Reproduce, without any change, the span of lines from the opening of the records below to the line containing "analysis of pancreatic", inclusive.

Saved data entries
++++++++++++++++++++
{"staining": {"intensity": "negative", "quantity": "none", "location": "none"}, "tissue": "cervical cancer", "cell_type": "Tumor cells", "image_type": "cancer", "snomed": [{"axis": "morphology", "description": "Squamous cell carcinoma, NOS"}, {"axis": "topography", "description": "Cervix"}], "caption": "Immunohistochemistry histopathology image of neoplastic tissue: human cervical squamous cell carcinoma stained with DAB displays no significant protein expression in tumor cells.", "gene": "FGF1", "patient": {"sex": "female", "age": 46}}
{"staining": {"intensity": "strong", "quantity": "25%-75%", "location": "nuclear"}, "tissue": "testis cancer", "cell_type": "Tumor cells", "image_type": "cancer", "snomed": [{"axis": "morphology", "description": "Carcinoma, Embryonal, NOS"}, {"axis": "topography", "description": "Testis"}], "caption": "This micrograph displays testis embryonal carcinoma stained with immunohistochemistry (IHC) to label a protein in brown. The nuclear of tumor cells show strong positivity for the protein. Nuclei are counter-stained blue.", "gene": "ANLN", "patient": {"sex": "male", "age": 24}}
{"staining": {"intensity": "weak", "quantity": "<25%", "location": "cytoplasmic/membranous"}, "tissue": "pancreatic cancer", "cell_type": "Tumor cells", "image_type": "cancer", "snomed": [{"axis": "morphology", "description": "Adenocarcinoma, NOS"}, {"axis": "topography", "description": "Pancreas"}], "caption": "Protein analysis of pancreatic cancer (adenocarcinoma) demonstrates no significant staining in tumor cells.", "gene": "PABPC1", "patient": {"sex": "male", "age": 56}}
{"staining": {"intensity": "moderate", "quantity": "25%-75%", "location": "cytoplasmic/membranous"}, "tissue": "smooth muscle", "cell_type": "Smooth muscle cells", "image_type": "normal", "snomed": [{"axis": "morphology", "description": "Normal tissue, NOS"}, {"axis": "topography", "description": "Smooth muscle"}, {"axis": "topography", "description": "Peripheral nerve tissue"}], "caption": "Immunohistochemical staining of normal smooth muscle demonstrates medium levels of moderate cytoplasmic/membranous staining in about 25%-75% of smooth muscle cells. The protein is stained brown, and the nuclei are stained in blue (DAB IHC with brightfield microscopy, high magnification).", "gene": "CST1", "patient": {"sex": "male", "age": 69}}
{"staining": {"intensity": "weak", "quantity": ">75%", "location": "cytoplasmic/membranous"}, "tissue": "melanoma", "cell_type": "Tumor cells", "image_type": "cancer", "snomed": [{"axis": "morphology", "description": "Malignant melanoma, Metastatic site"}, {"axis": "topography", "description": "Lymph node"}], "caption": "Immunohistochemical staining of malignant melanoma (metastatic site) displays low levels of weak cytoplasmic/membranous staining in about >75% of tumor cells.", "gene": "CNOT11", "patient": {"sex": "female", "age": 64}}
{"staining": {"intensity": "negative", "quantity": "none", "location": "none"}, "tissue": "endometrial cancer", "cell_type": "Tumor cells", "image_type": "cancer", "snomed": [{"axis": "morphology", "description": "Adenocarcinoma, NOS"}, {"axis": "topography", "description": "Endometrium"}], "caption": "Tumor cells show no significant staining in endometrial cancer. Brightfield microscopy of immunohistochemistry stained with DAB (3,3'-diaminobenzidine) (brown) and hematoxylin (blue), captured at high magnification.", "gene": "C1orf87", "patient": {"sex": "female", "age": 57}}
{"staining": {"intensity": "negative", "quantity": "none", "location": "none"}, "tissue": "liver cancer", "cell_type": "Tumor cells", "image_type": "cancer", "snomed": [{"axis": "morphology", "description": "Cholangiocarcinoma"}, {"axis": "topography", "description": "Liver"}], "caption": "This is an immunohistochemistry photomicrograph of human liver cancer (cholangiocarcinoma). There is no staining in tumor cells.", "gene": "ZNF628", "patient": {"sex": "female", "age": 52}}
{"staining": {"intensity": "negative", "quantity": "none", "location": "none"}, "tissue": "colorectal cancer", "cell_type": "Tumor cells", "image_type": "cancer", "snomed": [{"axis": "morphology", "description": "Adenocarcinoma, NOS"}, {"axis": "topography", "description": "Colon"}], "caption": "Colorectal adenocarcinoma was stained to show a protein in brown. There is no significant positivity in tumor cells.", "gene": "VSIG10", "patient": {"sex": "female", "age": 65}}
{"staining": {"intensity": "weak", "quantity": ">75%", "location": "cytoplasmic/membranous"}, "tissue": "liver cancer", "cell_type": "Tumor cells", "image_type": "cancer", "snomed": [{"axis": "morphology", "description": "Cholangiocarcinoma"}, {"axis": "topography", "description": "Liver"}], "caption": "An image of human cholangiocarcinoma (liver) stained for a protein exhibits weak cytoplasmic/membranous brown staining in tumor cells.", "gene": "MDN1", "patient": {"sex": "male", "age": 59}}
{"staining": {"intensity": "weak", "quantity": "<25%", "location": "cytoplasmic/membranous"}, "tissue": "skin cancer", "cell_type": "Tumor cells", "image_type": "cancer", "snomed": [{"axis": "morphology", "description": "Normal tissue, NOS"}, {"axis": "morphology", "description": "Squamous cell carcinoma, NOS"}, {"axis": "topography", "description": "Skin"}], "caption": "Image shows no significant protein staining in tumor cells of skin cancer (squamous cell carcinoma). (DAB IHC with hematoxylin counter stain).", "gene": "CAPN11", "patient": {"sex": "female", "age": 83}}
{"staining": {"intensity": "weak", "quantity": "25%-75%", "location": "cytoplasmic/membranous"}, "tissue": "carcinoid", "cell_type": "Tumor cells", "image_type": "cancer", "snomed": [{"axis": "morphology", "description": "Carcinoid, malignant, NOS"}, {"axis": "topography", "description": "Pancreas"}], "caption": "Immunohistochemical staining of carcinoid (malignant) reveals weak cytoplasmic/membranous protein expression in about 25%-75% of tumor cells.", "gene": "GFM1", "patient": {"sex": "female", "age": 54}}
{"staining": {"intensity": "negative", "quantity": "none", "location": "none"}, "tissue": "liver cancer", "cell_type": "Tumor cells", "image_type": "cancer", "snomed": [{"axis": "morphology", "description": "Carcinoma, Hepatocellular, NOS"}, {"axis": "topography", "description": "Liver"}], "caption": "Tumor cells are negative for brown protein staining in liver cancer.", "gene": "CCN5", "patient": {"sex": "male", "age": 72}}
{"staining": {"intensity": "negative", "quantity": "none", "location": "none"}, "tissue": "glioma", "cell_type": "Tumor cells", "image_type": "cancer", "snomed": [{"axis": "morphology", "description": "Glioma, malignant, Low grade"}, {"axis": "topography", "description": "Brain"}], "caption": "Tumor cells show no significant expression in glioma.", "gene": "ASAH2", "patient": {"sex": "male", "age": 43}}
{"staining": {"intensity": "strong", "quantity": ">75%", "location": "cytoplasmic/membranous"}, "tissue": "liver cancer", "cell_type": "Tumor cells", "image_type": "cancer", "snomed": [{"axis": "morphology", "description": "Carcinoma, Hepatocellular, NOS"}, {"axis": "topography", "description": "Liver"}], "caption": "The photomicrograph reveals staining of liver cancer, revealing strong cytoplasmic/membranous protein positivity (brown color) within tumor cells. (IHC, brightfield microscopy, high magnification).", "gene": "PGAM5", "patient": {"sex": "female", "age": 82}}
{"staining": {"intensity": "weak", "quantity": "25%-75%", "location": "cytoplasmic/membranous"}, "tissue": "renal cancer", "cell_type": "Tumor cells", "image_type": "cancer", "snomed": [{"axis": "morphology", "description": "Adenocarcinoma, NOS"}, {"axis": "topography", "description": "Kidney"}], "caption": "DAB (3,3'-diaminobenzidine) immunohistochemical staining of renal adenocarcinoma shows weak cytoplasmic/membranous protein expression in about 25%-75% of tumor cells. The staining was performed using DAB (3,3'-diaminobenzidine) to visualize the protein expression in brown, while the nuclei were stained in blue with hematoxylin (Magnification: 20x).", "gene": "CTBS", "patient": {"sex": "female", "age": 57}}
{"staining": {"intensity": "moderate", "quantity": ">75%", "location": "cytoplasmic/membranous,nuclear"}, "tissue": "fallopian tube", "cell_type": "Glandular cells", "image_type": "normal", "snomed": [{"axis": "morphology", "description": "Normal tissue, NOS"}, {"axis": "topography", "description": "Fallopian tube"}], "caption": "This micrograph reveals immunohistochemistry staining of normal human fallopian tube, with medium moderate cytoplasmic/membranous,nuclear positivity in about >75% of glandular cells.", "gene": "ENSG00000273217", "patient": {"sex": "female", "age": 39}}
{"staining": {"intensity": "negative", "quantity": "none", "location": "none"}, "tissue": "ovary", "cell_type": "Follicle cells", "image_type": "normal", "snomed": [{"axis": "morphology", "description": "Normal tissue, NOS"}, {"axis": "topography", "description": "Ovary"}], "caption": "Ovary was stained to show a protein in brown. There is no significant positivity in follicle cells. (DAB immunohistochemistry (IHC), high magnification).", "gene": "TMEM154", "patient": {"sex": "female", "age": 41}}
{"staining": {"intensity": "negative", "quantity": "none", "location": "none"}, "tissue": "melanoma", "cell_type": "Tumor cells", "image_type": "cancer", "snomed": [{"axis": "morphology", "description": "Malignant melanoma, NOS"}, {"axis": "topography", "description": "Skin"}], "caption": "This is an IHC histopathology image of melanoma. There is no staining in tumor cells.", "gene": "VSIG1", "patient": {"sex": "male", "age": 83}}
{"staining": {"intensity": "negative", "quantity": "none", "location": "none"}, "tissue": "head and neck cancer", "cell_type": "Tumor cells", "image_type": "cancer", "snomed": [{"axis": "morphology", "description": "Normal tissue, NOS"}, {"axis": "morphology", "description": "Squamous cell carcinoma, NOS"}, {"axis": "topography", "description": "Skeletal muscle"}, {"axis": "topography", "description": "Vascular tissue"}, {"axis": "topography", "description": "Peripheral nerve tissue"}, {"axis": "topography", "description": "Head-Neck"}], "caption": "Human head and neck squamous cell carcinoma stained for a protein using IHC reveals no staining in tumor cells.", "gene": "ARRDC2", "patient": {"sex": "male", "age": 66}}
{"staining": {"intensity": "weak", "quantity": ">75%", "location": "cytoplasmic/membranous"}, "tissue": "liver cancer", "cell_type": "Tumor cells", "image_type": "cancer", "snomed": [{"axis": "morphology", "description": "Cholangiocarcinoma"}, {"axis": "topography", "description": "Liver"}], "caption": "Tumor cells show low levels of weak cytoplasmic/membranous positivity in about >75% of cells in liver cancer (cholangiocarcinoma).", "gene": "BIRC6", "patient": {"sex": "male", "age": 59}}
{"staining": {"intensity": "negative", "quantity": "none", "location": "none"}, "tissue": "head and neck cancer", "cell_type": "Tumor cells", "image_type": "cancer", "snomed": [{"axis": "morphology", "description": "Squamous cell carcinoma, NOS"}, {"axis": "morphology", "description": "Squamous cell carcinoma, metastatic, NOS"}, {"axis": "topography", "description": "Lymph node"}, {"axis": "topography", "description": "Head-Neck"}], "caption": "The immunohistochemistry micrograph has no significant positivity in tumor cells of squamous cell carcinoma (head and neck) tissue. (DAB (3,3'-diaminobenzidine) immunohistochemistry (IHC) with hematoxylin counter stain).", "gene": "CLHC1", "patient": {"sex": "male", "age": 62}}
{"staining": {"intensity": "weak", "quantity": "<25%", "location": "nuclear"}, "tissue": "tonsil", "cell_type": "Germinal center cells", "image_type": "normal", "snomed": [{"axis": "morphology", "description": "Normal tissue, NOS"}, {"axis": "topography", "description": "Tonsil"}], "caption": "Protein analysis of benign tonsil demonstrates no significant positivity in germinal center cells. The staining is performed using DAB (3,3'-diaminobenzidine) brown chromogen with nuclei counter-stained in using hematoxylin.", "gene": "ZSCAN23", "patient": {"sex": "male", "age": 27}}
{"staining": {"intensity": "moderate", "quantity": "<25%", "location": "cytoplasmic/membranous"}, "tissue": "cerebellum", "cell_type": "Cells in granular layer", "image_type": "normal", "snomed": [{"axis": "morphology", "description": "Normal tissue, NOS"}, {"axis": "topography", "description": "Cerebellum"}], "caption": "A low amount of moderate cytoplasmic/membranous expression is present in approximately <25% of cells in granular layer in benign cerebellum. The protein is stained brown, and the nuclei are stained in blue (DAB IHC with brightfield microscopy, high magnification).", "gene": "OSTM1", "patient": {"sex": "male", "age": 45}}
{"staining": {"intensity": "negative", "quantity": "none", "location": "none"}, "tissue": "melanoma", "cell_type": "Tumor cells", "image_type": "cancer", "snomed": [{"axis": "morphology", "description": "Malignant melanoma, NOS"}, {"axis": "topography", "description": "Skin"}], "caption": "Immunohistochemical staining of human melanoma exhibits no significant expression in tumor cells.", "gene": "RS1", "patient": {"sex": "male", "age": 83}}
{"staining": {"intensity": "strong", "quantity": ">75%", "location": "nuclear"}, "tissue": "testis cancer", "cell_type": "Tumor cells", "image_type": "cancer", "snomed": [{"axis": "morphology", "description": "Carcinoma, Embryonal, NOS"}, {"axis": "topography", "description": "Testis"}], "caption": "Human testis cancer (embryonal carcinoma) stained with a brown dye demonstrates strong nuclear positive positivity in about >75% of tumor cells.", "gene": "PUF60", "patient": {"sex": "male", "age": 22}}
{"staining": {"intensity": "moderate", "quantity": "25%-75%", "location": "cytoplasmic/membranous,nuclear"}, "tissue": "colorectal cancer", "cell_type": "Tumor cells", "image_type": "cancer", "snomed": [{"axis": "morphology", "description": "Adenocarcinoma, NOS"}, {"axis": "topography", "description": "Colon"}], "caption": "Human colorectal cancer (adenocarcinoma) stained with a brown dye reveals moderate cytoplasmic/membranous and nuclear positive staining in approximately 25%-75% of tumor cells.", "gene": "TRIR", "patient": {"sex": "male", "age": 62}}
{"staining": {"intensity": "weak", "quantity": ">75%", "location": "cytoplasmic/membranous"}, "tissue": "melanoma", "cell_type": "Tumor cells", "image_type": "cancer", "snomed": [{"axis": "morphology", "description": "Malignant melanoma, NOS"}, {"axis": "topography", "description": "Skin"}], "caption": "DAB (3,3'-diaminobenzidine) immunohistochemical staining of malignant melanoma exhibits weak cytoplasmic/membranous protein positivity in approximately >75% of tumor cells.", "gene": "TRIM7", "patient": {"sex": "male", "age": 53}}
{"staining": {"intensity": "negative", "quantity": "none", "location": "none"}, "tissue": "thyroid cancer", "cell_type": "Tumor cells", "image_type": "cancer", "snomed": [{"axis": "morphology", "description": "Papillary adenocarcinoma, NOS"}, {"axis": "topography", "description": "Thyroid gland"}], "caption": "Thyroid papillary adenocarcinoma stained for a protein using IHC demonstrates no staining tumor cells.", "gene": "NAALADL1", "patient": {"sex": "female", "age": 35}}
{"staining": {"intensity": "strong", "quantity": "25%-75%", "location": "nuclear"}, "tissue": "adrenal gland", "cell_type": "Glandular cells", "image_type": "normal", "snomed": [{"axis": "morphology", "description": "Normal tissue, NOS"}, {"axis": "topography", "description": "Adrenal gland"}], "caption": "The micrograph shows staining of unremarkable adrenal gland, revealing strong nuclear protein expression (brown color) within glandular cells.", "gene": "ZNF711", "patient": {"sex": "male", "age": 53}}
++++++++++++++++++++
* [ANSWER TO THIS TASK]
{"staining": {"intensity": "negative", "quantity": "none", "location": "none"}, "tissue": "cervical cancer", "cell_type": "Tumor cells", "image_type": "cancer", "snomed": [{"axis": "morphology", "description": "Squamous cell carcinoma, NOS"}, {"axis": "topography", "description": "Cervix"}], "caption": "Immunohistochemistry histopathology image of neoplastic tissue: human cervical squamous cell carcinoma stained with DAB displays no significant protein expression in tumor cells.", "gene": "FGF1", "patient": {"sex": "female", "age": 46}}
{"staining": {"intensity": "strong", "quantity": "25%-75%", "location": "nuclear"}, "tissue": "testis cancer", "cell_type": "Tumor cells", "image_type": "cancer", "snomed": [{"axis": "morphology", "description": "Carcinoma, Embryonal, NOS"}, {"axis": "topography", "description": "Testis"}], "caption": "This micrograph displays testis embryonal carcinoma stained with immunohistochemistry (IHC) to label a protein in brown. The nuclear of tumor cells show strong positivity for the protein. Nuclei are counter-stained blue.", "gene": "ANLN", "patient": {"sex": "male", "age": 24}}
{"staining": {"intensity": "weak", "quantity": "<25%", "location": "cytoplasmic/membranous"}, "tissue": "pancreatic cancer", "cell_type": "Tumor cells", "image_type": "cancer", "snomed": [{"axis": "morphology", "description": "Adenocarcinoma, NOS"}, {"axis": "topography", "description": "Pancreas"}], "caption": "Protein analysis of pancreatic cancer (adenocarcinoma) demonstrates no significant staining in tumor cells.", "gene": "PABPC1", "patient": {"sex": "male", "age": 56}}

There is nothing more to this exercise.